According to Pike, who operates Cast and Blast Charters (504.427.4973), evening hunts don't mess up the next day's hunt in the marshes around Delacroix because the birds are constantly on the move and spend their mornings and their evenings in two entirely different places.

"It's been good," Pike recalled as we idled away from Sweetwater Marina. "We had a couple of little old fronts come through early in the season that pushed a little cooler weather down here, and big numbers of teal showed up early in the season.

"The last couple of days it's been off and on, but today we've got some cloud cover, and you can already see a few ducks flying right here in the canal."

Pike's plan was to set us up in some broken marsh, where it looked like the teal had been feeding on some bean-pod trees that surrounded the pond. It was about a 100-yard-diameter pond, and Pike said that teal had been pouring in there to roost.

"The good thing we got going out here in Delacroix is that we've got a freshwater diversion coming from the north," Pike told me over the sputter of his mud motor on our way to the pond. "So we get a lot of fresh water and underwater vegetation.

"What really attracts these birds, as opposed to rice fields, is our widgeon grass, coontail and hydrilla. I really think teal prefer the widgeon grass to anything else."

After tossing out some teal and coot decoys in a pattern that Pike thought would make for an effective hunt in a crosswind out of a boat blind, we settled in and got our shotguns ready.

That's when the heavens opened, and we had to hunker down under the pop-up blind for almost an hour.

Scattered groups of teal ranging from singles to three or four birds buzzed us a few times as soon as the rain ended.

Bigger groups of teal cruised just above the marsh horizon all around us. Pike's expert shooting put four birds on the water, and I was fortunate enough to find my mark on one.

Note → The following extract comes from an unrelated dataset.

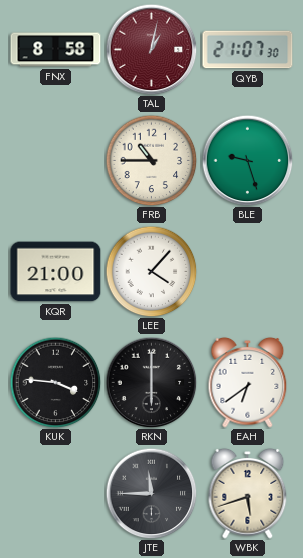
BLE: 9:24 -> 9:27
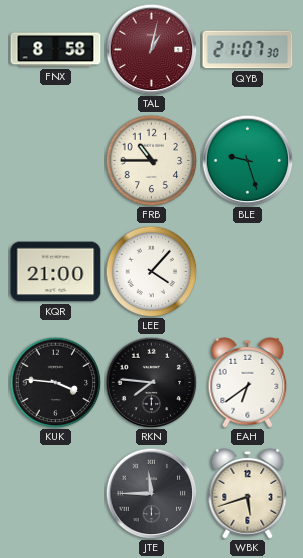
RKN: 6:00 -> 7:46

Had it not been for my having to make up missed time during the rain to catch up on my editorial responsibilities, Pike and I would have easily shot our limit. Birds buzzed us while we took a few pictures before the fading light made that task impossible.

"I'm looking forward to the big season," Pike said just before we picked up the decoys. "I think – as far as teal only – it's going to be more than we've ever seen.

"The numbers are up over 40 percent. We've got a good duck season on the way."